(BRIEF): Check each line below for the word "КИЛИМ". How many have it? Answer with the number only.

(RECORDS PROVIDED):
[Start of Attachment]

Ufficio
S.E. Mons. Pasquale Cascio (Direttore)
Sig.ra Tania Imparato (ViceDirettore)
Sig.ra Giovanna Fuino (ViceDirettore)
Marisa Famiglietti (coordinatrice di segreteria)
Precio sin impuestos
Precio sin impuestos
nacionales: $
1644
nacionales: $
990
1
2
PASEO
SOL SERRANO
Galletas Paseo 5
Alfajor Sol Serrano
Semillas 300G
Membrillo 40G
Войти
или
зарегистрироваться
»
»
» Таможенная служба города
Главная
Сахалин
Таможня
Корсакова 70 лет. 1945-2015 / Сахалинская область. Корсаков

[End of Attachment]
[Start of Attachment]

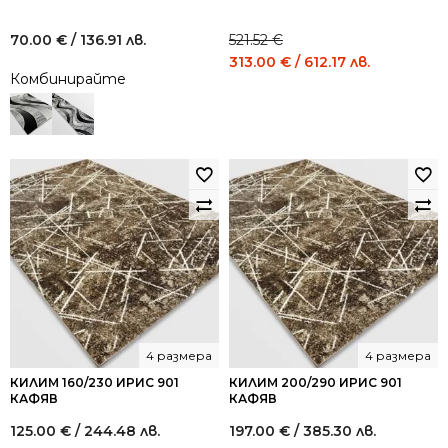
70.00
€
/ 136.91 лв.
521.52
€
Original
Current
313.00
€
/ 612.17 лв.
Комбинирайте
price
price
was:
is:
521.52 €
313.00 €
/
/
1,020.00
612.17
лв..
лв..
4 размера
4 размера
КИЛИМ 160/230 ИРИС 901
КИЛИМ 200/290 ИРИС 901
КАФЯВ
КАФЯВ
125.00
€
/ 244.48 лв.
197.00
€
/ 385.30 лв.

[End of Attachment]

(SOLUTION BELOW): 2